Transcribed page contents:
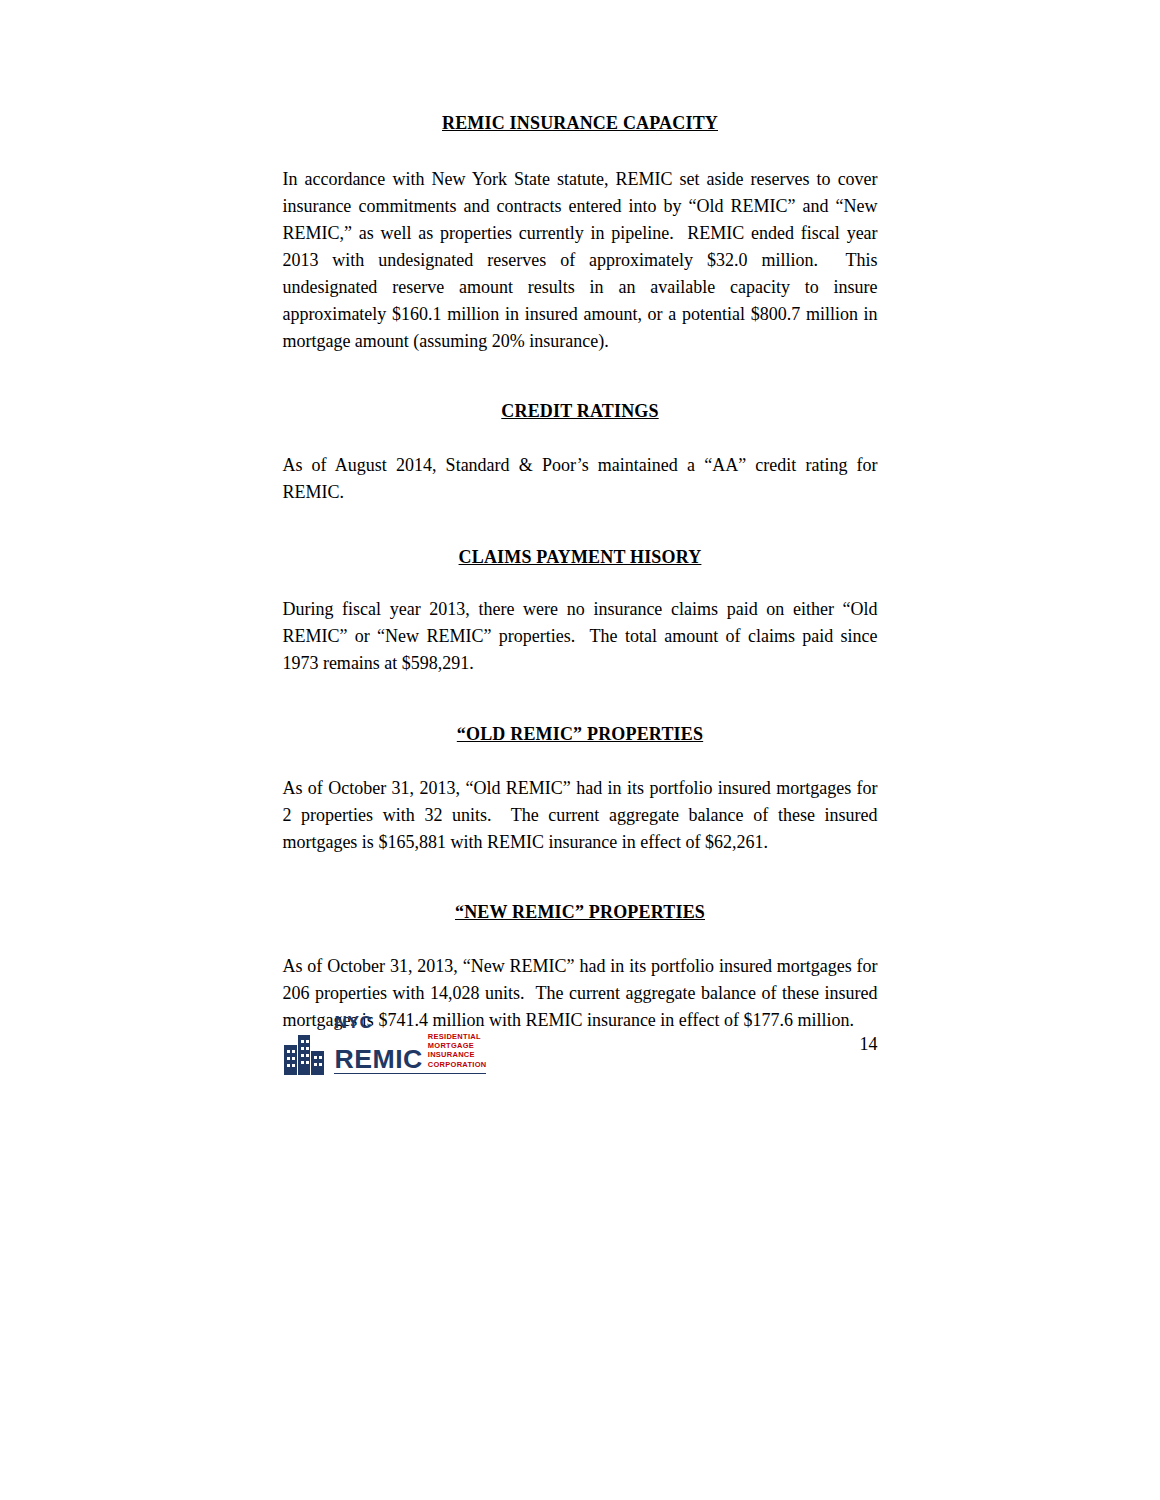REMIC INSURANCE CAPACITY
In accordance with New York State statute, REMIC set aside reserves to cover insurance commitments and contracts entered into by “Old REMIC” and “New REMIC,” as well as properties currently in pipeline. REMIC ended fiscal year 2013 with undesignated reserves of approximately $32.0 million. This undesignated reserve amount results in an available capacity to insure approximately $160.1 million in insured amount, or a potential $800.7 million in mortgage amount (assuming 20% insurance).
CREDIT RATINGS
As of August 2014, Standard & Poor’s maintained a “AA” credit rating for REMIC.
CLAIMS PAYMENT HISORY
During fiscal year 2013, there were no insurance claims paid on either “Old REMIC” or “New REMIC” properties. The total amount of claims paid since 1973 remains at $598,291.
“OLD REMIC” PROPERTIES
As of October 31, 2013, “Old REMIC” had in its portfolio insured mortgages for 2 properties with 32 units. The current aggregate balance of these insured mortgages is $165,881 with REMIC insurance in effect of $62,261.
“NEW REMIC” PROPERTIES
As of October 31, 2013, “New REMIC” had in its portfolio insured mortgages for 206 properties with 14,028 units. The current aggregate balance of these insured mortgages is $741.4 million with REMIC insurance in effect of $177.6 million.
NYC
REMIC Residential
Mortgage
Insurance
Corporation
14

=== Task directions ===
The data shown above must be printed again exactly, with no images included.

=== The completed task ===
REMIC INSURANCE CAPACITY
In accordance with New York State statute, REMIC set aside reserves to cover insurance commitments and contracts entered into by “Old REMIC” and “New REMIC,” as well as properties currently in pipeline. REMIC ended fiscal year 2013 with undesignated reserves of approximately $32.0 million. This undesignated reserve amount results in an available capacity to insure approximately $160.1 million in insured amount, or a potential $800.7 million in mortgage amount (assuming 20% insurance).
CREDIT RATINGS
As of August 2014, Standard & Poor’s maintained a “AA” credit rating for REMIC.
CLAIMS PAYMENT HISORY
During fiscal year 2013, there were no insurance claims paid on either “Old REMIC” or “New REMIC” properties. The total amount of claims paid since 1973 remains at $598,291.
“OLD REMIC” PROPERTIES
As of October 31, 2013, “Old REMIC” had in its portfolio insured mortgages for 2 properties with 32 units. The current aggregate balance of these insured mortgages is $165,881 with REMIC insurance in effect of $62,261.
“NEW REMIC” PROPERTIES
As of October 31, 2013, “New REMIC” had in its portfolio insured mortgages for 206 properties with 14,028 units. The current aggregate balance of these insured mortgages is $741.4 million with REMIC insurance in effect of $177.6 million.
NYC
REMIC Residential
Mortgage
Insurance
Corporation
14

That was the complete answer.